Pelo artigo 149, reduzir alguém à condição análoga à de escravo – com trabalho forçado, jornada exaustiva, condições degradantes, restrição da locomoção ou dívida – prevê pena de dois a oito anos de reclusão. A pena é aumentada 50% se o crime for cometido contra criança e adolescente ou por motivo de preconceito (de cor, raça, etnia, religião ou origem). No entanto, a prática mostra impunidade para esse tipo de crime.

“A persistência da escravidão e de suas formas análogas, enquanto grave violação do arcabouço constitucional e internacional existente, denota um cenário de proteção insuficiente”, afirma na ação o procurador-geral da República, Augusto Aras. Assim, o crime deve ser inserido no contexto de graves violações de direitos humanos, que são imprescritíveis pelo entendimento do Direito Internacional. Nesse sentido, fixar limite de tempo para a punição pelo Estado, para esse tipo de crime, representaria violação a preceitos fundamentais como dignidade humano e valor social do trabalho, entre outros.

Práticas abusivas

“O estado ou a condição de um indivíduo refere-se tanto a uma situação jurídica como a uma situação fática, isto é, é dispensável um documento formal ou uma norma jurídica para comprovação do fenômeno. Existe uma estreita relação entre as distintas práticas abusivas conceituadas como escravidão. A inter-relação entre estas condutas pressupõe que um mesmo fato pode ser qualificado sob distintos conceitos e que, em nenhum caso, são excludentes entre si”, sustenta o MPF.

Ainda na ação, a Procuradoria cita decisões da Corte Interamericana de Direitos Humanos, que “reconheceu em diversas ocasiões ser inadmissível a incidência da prescrição” em investigações e eventuais punições por graves violações de direitos humanos. Em 2016, a Corte condenou o Brasil por prática de trabalho escravo na Fazenda Brasil Verde, no Pará.

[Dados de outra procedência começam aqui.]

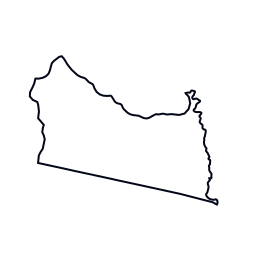 SVG path tracing the border of Kolda, rotated 12°
{"feature_id": "SEN-774", "entity_name": "Kolda", "entity_type": "Region", "adm_level": 1, "iso_a3": "SEN", "parent_name": "Senegal", "parent_adm1": "", "projection": "natural_earth1", "projection_center": [-14.005, 13.12], "detail": "fine", "context": "isolated", "style": "outline", "palette": "ink", "viewbox_px": 256, "rotation_deg": 12, "n_neighbors": 0, "source": "natural_earth", "source_scale": "10m", "svg_char_len": 3119}
<svg xmlns="http://www.w3.org/2000/svg" viewBox="0 0 256 256"><g transform="rotate(12 128 128)"><path d="M230.8,184.4L226.2,183.0L193.0,181.6L156.6,181.4L129.8,181.3L120.1,181.2L83.7,181.1L75.4,181.0L47.3,180.9L46.5,173.5L47.4,170.0L48.9,166.1L48.9,160.5L48.9,156.3L47.1,152.7L45.0,149.9L44.7,145.7L45.0,142.5L41.4,139.7L38.1,137.2L37.8,134.4L37.5,130.5L35.4,124.2L33.9,121.4L29.0,120.3L25.4,117.5L24.8,113.3L26.0,108.7L27.0,104.1L27.2,98.9L30.6,98.2L34.0,96.7L36.9,94.5L39.0,91.4L39.6,88.0L40.0,80.6L41.5,77.9L43.8,75.2L45.9,72.7L48.3,71.6L51.1,73.7L55.7,78.6L60.8,82.8L67.6,86.8L71.0,87.8L75.0,88.2L76.5,88.7L79.9,91.1L81.8,91.8L83.9,92.3L85.0,93.1L87.1,96.4L89.9,99.3L93.4,101.0L97.1,101.5L100.9,101.0L104.3,100.0L105.4,100.5L108.4,103.6L109.3,104.6L110.7,105.5L112.2,106.0L115.4,106.1L116.8,106.6L117.9,108.0L118.7,109.2L119.7,110.2L120.8,111.0L124.5,113.2L127.2,114.1L130.0,114.3L135.8,113.8L141.4,115.0L144.3,114.8L146.6,113.6L151.5,109.3L153.1,108.5L154.8,108.5L159.2,106.7L163.4,106.7L167.5,105.4L175.3,104.6L180.3,102.1L183.3,97.0L183.7,90.9L181.2,85.2L180.2,84.2L177.8,82.6L177.1,81.9L178.5,81.2L179.4,80.8L180.5,80.7L181.1,80.5L181.5,80.1L181.7,79.6L181.9,78.9L182.1,78.4L182.5,78.1L183.1,78.0L184.1,78.1L185.3,78.1L185.7,78.3L186.0,78.7L185.9,79.5L185.6,80.7L185.6,81.8L185.5,82.2L185.4,82.4L185.0,83.0L184.7,83.5L184.5,84.1L184.5,84.8L184.8,85.5L185.5,86.1L186.1,86.2L186.7,86.0L187.6,85.4L188.1,85.2L188.7,85.0L189.3,85.1L189.9,85.2L191.4,85.9L192.5,86.2L192.8,86.4L192.9,86.7L192.7,87.4L192.4,87.8L190.5,89.9L190.2,90.4L190.0,91.0L189.9,91.6L189.9,92.3L189.9,93.0L189.9,93.8L189.7,94.4L189.5,94.9L189.2,95.4L188.8,95.9L188.6,96.3L188.5,96.9L188.7,97.4L189.3,97.9L189.9,98.1L190.6,98.2L191.2,98.2L191.9,98.1L194.4,97.6L195.8,97.5L196.3,97.7L196.7,98.1L196.6,98.9L196.4,99.5L195.5,100.9L195.4,101.5L195.6,102.0L196.2,102.5L196.7,102.8L197.1,103.4L197.1,104.3L197.0,105.1L196.8,106.4L196.8,107.1L197.3,107.8L198.3,108.6L199.7,109.2L200.2,109.6L200.5,110.2L200.6,111.2L200.8,112.1L201.1,112.8L201.9,113.4L202.5,113.6L203.8,113.6L204.2,113.9L204.6,114.4L204.8,115.3L204.9,117.8L204.8,118.7L204.9,120.6L204.7,121.3L204.6,122.0L204.7,122.7L205.1,123.7L205.2,125.6L205.4,126.7L206.1,128.5L207.5,130.3L208.1,130.9L208.6,131.2L209.0,131.6L209.0,132.4L209.0,133.1L209.0,133.9L209.2,134.4L210.8,135.6L211.9,136.9L212.7,138.1L213.4,138.9L213.6,139.4L213.5,140.1L213.2,140.6L213.0,141.1L213.3,141.6L213.9,142.0L214.6,142.1L215.0,142.4L215.2,142.8L215.7,146.5L215.4,147.2L215.1,147.7L215.0,148.2L215.2,148.9L215.7,149.7L216.0,151.6L216.4,152.6L217.3,153.8L218.7,154.9L219.2,155.4L219.6,158.2L220.0,159.1L219.8,159.9L219.4,160.1L218.8,160.2L218.3,160.1L217.9,160.2L218.0,160.6L218.5,161.0L218.8,161.5L218.8,162.2L218.5,162.7L217.9,163.8L217.7,164.3L217.5,164.9L217.6,165.7L217.8,166.5L218.5,167.4L218.8,168.4L219.1,169.2L219.2,169.9L219.0,174.3L218.8,175.0L218.3,176.0L218.2,176.6L218.4,177.3L219.1,178.4L219.9,179.0L221.2,179.8L222.3,180.3L223.6,180.5L226.0,180.5L227.1,180.3L227.9,179.9L228.4,179.6L229.0,179.5L230.3,180.2L231.2,182.6L230.8,184.4L230.8,184.4Z" fill="none" stroke="#020617" stroke-width="2"/></g></svg>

“A necessidade de punir exemplarmente a escravidão ainda é medida de reparação histórica, sobretudo, quando, mesmo 134 anos após a abolição formal da escravização de pessoas no país, a realidade comprova a persistência de formas de escravidão contemporâneas, a atingir setores mais vulneráveis por fatores históricos, sociais, econômicos, migratórios, étnicos, raciais e de gênero”, afirma ainda o MPF.